The rain in New Orleans on Super Bowl Sunday looked like sunshine to Judge Roy Hofheinz, the Astrodome man, who is trying to get the NFL to play next season's version of the big game in Houston. But, it was pointed out, the Astrodome seats only 55,000, compared to 80,000 or so available in Miami or New Orleans. "A $20 seat in the Astrodome would be a far better seat than a $15 one in the Orange Bowl or the Sugar Bowl," Hofheinz argues. "Besides, the game that decides pro football's championship should be played on a dry field where the temperature is 72° and the wind is one mile per hour."
IN THE BALANCE
Seattle came very close to losing its one-year-old major league baseball franchise last autumn, and all reports then indicated that because of various inadequacies the franchise would be transferred to Milwaukee (which had lost its own National League franchise to Atlanta in 1966). Fred Danz, a local man, saved the situation when he agreed to buy the club and keep it in Seattle. Then, this month, the simmering pot began to boil again when it became known that the Bank of California, which had made a substantial loan to the original Seattle owners, had called in that loan. Danz, rather suddenly, was faced with an acute problem. To meet the terms of the agreement with the American League that kept the club in Seattle, he had to make satisfactory financial arrangements of his own with the banks—in this era of tight money—and he had to show, beyond that, that he had sufficient working capital in hand.

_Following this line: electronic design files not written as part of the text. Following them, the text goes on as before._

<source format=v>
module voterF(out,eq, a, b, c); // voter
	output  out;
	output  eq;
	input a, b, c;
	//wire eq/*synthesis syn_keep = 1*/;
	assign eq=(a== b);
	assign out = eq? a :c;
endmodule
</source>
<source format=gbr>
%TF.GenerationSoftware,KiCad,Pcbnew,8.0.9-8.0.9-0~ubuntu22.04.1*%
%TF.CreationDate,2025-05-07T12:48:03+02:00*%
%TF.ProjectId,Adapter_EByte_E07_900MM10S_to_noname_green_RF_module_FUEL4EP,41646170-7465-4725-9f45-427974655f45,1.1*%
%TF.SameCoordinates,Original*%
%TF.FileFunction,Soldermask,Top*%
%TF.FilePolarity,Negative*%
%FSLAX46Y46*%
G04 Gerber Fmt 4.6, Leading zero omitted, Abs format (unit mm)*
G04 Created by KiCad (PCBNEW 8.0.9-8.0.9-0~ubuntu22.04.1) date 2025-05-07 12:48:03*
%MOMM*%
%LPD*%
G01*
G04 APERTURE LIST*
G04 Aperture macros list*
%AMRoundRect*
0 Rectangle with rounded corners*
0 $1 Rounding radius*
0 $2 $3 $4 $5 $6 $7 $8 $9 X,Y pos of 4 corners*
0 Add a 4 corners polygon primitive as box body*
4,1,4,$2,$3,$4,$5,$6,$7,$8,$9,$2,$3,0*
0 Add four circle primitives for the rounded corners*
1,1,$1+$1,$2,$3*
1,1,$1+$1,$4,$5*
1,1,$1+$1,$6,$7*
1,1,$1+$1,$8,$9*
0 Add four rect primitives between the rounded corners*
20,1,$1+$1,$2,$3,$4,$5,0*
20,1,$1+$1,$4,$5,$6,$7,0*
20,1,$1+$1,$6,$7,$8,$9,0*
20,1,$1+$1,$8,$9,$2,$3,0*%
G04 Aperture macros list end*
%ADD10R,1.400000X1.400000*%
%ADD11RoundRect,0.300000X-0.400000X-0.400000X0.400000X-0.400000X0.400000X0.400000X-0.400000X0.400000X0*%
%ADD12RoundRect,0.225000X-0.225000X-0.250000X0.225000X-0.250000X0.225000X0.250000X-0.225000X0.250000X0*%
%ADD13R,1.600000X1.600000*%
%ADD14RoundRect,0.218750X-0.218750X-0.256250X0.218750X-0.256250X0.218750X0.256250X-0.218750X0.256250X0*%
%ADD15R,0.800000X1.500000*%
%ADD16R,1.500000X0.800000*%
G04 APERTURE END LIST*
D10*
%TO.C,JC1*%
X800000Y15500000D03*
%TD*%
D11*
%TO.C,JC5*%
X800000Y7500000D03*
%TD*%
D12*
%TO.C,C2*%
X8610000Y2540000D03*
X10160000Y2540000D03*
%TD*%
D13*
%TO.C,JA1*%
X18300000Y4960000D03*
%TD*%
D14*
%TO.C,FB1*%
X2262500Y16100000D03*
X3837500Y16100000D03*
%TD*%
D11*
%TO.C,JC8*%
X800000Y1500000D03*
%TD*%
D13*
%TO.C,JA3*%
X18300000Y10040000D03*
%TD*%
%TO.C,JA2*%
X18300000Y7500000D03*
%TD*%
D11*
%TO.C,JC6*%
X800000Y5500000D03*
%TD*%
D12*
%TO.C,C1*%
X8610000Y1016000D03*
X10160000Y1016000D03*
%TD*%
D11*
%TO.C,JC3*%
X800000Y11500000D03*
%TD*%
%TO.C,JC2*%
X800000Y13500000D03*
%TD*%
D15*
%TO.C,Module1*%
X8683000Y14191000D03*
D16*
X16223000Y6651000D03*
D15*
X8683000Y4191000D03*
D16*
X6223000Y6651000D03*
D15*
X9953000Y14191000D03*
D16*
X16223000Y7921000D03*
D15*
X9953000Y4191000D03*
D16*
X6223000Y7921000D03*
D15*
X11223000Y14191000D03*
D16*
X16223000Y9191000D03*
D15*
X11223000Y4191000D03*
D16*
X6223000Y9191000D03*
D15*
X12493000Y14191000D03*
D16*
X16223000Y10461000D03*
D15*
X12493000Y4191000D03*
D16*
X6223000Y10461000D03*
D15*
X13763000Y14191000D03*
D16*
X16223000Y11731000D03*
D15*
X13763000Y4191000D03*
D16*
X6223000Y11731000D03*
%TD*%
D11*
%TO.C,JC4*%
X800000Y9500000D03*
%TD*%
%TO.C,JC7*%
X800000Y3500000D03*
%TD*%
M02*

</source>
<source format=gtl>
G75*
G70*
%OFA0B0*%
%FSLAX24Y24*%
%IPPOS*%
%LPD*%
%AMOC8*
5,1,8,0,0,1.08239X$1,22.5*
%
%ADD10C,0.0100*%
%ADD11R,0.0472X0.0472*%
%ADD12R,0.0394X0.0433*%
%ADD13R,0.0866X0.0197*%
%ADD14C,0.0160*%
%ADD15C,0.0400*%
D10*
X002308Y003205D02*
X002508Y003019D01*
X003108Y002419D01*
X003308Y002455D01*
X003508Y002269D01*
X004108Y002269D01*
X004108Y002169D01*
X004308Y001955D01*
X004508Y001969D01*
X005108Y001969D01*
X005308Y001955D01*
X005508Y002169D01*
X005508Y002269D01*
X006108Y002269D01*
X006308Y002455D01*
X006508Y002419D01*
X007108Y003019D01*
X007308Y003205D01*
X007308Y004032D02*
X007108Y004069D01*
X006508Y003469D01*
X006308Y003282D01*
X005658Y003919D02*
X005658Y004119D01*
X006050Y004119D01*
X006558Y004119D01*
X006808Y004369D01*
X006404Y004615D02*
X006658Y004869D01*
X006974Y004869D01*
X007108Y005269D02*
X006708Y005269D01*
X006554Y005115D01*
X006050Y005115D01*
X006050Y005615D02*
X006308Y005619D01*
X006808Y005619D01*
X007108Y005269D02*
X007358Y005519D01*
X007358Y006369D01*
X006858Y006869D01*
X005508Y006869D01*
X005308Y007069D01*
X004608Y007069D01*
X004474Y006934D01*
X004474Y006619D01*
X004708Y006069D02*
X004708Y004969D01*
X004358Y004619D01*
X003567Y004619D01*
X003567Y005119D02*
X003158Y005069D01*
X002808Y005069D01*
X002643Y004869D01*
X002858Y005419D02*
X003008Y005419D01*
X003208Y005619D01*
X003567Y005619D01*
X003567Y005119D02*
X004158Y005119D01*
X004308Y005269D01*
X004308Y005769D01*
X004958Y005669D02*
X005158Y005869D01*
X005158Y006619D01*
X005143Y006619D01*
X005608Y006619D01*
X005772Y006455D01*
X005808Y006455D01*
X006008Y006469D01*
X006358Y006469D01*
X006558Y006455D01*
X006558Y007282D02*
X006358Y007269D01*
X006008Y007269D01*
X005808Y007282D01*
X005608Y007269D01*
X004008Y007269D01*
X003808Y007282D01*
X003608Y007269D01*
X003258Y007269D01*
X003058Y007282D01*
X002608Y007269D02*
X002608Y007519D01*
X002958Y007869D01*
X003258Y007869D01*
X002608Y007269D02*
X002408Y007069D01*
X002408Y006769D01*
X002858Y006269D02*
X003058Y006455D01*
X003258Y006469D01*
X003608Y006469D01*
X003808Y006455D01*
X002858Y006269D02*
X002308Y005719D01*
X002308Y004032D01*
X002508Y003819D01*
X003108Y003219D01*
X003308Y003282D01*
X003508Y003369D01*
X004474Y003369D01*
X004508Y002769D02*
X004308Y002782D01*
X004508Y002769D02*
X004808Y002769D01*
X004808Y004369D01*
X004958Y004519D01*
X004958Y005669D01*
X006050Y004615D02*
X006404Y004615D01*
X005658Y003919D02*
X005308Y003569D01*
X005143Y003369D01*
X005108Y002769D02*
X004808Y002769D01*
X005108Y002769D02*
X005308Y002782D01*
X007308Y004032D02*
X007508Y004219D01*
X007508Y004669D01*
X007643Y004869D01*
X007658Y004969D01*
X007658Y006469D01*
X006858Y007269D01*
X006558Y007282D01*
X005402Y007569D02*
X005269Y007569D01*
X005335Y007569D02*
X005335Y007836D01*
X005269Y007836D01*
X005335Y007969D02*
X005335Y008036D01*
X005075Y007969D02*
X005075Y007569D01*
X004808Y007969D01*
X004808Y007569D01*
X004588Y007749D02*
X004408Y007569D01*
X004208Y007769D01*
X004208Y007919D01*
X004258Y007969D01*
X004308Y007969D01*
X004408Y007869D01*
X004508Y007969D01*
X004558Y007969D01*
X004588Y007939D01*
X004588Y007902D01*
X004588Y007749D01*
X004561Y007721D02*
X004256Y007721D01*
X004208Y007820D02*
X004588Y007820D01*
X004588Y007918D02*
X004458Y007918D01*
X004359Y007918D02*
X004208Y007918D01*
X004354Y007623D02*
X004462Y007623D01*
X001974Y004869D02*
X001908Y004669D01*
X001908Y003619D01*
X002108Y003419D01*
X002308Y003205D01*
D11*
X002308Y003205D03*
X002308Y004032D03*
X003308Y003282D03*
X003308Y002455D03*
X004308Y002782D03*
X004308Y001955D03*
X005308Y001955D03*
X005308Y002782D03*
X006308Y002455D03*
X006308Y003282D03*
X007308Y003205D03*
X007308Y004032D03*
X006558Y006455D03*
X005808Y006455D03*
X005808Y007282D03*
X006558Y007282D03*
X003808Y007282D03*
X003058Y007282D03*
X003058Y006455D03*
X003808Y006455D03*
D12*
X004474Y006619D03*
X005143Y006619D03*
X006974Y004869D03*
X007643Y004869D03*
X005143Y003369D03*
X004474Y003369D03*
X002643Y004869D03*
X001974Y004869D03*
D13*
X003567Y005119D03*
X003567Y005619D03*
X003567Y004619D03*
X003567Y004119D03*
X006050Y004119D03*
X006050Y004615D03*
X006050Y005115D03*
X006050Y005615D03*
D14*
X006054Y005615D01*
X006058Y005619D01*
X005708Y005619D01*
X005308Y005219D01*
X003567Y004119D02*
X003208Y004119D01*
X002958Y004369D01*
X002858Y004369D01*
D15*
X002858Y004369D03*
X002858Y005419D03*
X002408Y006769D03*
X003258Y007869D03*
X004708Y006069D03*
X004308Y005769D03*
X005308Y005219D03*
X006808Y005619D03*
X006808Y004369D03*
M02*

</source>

Seattle fans had bought $250,000 worth of tickets on a three-year plan that Danz had instituted, but this evidence of local support was not enough. The pot continued to bubble, while off to one side, being careful not to say or do anything that could be construed as an attempt to "steal" a ball club, was the city of Milwaukee, moneyed and ready, but almost afraid to hope.
REBOUND
Baseball may be Seattle's woe, but pro football could be its delight. The Boston Patriots, pushed from pillar to post (well, from little Fenway Park to smaller Alumni Stadium at Boston College), had their hopes of moving into more spacious Harvard Stadium dampened by Harvard's new athletic director, Robert B. Watson. "We have been pressured to let the Patriots move into the stadium," said Watson. "I don't see why we should have to. It was given to us by the Harvard alumni to be used by Harvard athletes."

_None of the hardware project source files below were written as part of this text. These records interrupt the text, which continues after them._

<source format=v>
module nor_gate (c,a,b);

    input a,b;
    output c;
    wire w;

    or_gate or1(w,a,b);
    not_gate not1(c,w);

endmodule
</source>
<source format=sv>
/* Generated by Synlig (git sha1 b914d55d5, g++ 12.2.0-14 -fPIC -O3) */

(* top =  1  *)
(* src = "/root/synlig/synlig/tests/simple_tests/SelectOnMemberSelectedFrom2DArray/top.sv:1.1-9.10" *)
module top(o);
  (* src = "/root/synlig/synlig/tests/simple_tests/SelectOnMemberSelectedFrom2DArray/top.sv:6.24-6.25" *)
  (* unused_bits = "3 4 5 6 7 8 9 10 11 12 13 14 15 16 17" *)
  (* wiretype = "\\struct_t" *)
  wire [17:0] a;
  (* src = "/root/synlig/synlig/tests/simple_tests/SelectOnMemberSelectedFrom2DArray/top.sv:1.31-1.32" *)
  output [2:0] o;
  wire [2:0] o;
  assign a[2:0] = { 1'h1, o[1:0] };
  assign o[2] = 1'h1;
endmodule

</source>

And since there isn't a Harvard man on the Patriot roster it's up, up and away from Boston for the team. Seattle, be ready.
ILLUSTRATION
THEY SAID IT
•Wes Unseld, Baltimore Bullets' center, asked just how tall Lew Alcindor is: "I would say he's 7'3½"—conservatively."
•Charles Conrad, Apollo 12 astronaut, explaining why it will be fun to play golf on the moon someday: "Not only will you be able to hit the ball a mile, but because there's no atmosphere, you won't have a slice or a hook."
•Mrs. Henry Finkel, whose husband had to replace a legend at center for the Boston Celtics: "We know we're not Bill Russell. We can tell every first and 15th when we open our paycheck."